日本航空(JAL)、日本空港ビルデング、WHILLの3社は、次世代型電動車いすの試験走行を、羽田空港第1ターミナル南ウイングで開始した。

WHILLが開発した電動車いす「WHILL Model C」に、自動運転や衝突回避機能を搭載した車いすで、保安検査場Bの制限エリアにWHILLステーションに2台設置。利用対象者は15歳以上で、3番から8番搭乗口を利用する人に限った。本来は同行者は必要ないものの、実証実験中は安全のためスタッフが同伴する。

利用者はWHILLステーションから出発する搭乗口まで、手動走行で移動することができる。乗車後には、自動運転でステーションまで走行する。最高時速は3キロで、手押しの車いすとほぼ同等。さらに速度を上げることもできるという。前方約1メートル以内に障害物を検知した場合、自動で停止する機能も備えた。搭乗口まで自動運転とすることも可能であるものの、お土産の購入やお手洗いなど、利用者が好きなように動けることから、手動走行としたという。

羽田空港第1ターミナルでは1日100人ほどの車いす利用者がおり、そのうち半数が長距離歩行への不安によるもので、地方空港や日常生活では車いすを利用していないという。従来の車いすでは同行者が押すため、一緒に行動する必要がある。車いす利用者自身で運転操作ができることで、お互いにストレスなく移動ができるようになるほか、補助人員のオペレーションコストも改善できるとしている。

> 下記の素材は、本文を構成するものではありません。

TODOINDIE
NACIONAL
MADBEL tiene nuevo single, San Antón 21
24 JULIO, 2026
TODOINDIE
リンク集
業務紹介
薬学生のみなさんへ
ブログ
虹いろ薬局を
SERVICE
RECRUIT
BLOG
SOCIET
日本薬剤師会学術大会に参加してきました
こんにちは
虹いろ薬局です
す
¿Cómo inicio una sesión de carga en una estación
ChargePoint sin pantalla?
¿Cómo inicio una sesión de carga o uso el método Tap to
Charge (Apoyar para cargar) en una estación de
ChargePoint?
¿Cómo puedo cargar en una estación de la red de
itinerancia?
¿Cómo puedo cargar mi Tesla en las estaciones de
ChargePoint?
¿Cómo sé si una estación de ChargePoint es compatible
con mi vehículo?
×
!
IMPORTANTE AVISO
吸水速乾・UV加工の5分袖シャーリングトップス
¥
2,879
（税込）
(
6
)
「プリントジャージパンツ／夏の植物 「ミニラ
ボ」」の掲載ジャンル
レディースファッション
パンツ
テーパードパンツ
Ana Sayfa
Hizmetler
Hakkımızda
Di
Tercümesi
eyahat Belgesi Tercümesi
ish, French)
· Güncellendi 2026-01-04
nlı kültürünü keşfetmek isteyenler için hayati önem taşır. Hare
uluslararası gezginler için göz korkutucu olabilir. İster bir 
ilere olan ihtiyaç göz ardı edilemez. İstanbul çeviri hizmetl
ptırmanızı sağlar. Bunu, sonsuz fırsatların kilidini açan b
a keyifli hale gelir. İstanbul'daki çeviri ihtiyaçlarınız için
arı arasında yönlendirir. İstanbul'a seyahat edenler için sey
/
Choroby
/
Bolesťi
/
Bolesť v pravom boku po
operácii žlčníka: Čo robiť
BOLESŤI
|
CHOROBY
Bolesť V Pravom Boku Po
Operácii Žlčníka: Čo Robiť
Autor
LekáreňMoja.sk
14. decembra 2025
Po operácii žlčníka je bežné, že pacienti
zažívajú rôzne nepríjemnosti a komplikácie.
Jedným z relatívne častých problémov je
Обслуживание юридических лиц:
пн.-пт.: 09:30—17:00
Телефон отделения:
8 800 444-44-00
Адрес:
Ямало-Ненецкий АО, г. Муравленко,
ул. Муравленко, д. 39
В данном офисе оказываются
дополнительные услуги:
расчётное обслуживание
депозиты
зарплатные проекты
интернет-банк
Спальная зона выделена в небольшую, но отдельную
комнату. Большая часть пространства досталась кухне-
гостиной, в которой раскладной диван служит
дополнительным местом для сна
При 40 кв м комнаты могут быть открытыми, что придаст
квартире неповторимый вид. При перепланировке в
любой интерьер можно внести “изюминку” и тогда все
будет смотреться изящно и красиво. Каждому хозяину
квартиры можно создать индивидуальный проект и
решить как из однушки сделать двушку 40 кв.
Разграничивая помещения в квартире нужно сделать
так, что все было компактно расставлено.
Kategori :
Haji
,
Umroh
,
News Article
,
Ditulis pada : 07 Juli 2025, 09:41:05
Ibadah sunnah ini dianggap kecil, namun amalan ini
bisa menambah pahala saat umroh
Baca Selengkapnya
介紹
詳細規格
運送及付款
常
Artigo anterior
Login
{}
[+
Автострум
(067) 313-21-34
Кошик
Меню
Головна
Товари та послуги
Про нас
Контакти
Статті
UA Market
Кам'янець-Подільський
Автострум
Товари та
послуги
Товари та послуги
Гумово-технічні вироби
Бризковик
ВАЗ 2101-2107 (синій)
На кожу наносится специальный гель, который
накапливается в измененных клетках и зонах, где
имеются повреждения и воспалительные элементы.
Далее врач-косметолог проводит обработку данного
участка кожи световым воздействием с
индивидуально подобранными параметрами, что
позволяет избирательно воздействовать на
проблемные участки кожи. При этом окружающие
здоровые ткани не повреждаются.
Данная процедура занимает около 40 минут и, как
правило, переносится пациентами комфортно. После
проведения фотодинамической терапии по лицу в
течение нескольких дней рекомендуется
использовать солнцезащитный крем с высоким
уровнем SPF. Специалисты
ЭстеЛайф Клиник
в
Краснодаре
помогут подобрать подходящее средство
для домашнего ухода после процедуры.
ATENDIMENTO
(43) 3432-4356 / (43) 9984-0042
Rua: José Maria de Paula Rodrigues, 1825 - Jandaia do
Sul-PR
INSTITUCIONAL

WHILLでは「1キロ圏内の室内外の移動のインフラになること」を目指し、アムステルダム・スキポール空港、ダラス・フォートワース国際空港、アブダビ国際空港、ウィニペグ国際空港でも実証実験を行うほか、病院、美術館、ショッピングモールなどへの導入も目指すという。

JALは、中期経営計画「JAL Vision」で掲げるグランドデザイン9項目のうち、「すべてのお客様にストレスフリーを実現する」を実現するため、空港内を待ち時間なくシームレスに移動できる「JAL SMART AIRPORT」を展開している。ITや最新技術を活用し、効率よく快適なセルフサービスを導入していく計画だという。